The Federal Salary Council (FSC), an advisory body made up of academics and public employee union leaders, claims that federal employees are underpaid by 35 percent compared to their private-sector counterparts. However, FSC’s criteria does not account for many important factors. According to a November 18, 2012 op-ed in The Washington Post, “…the pay agent doesn’t consider fringe benefits, even though benefits for federal workers are famously generous. In addition to a 401(k)-type pension with a handsome employer match, federal workers receive a traditional defined-benefit pension — for which they contribute less than 1 percent of salary — as well as retiree health coverage.”
The gaps in the FSC’s analysis are exposed by a January 30, 2012 Congressional Budget Office (CBO) report. The CBO compared federal civilian employees with private sector employees who had comparable levels of education, years of work experience, occupations, geographic locations, and demographic characteristics; it found, among other things, that, “overall, the federal government paid 16 percent more in total compensation than it would have if average compensation had been comparable with that in the private sector, after accounting for certain observable characteristics of workers.” The findings of the CBO study are consistent with most other outside studies, which show that federal employees receive greater total benefits than private-sector workers.

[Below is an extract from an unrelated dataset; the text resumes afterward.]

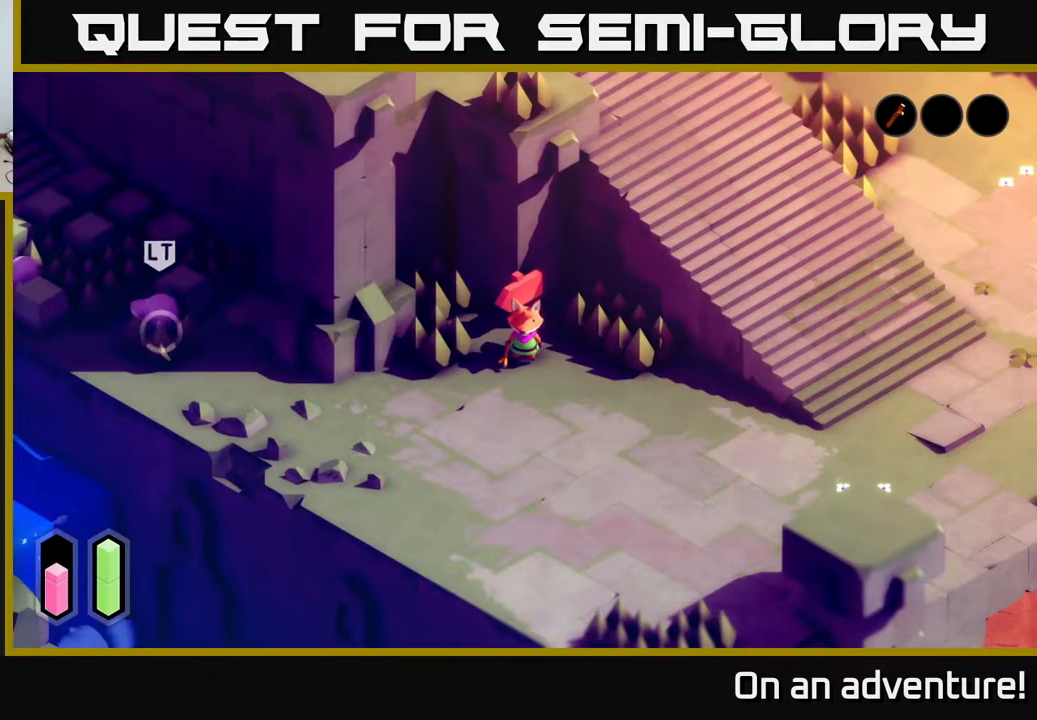
{"buttons": [], "left_stick": "down", "right_stick": "center", "events": [[33, "left_stick", "down-left"], [233, "left_stick", "down"]]}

The phenomenon of government workers receiving higher wages is not restricted to the federal level. On September 27, 2012, Citizens Against Government Waste released a report entitled, “Public Servants or Privileged Class: How State Government Employees are Paid.” The report analyzed state government employee wages and benefits in all 50 states and, for the first time, provided a thorough comparison of compensation for public and private sector workers in the same job categories, from architecture and engineering to transportation.
The report found that state governments pay on average 6.2 percent more per hour in wages and benefits, including pension benefits, than the private sector for the 22 major occupational categories that exist in both sectors. Additionally, the report found that no state government pays its employees on par or below what the private sector pays; that the largest percentage difference in pay between the public and private sector is 40 percent; and that the highest difference in pay is $61 an hour. This disproportionately generous public sector compensation is a major driver of unfunded state and municipal pension liabilities across the country, which have been accurately described by pundits and experts of all political stripes as looming financial crises.
Total compensation paid to federal civilian workers totaled $271 billion in 2011, which means that regardless of whether or not the president decides extends the freeze on cost-of-living increases for federal workers, overall federal compensation will have significant budgetary ramifications in the decades to come. At a time when the national debt has grown to more than $16.3 trillion, Congress cannot afford to ignore the conclusions of the studies like the CBO report, which concludes that total compensation is 16 percent higher for federal than private sector workers.
It is clear that the underlying assumptions that the FSC uses to calculate its compensation figures are incomplete and therefore the group’s findings are inaccurate. To avoid facing any misconceptions about compensation in the future, the FSC should correct the flawed methodology it uses to calculate federal versus private sector employee pay.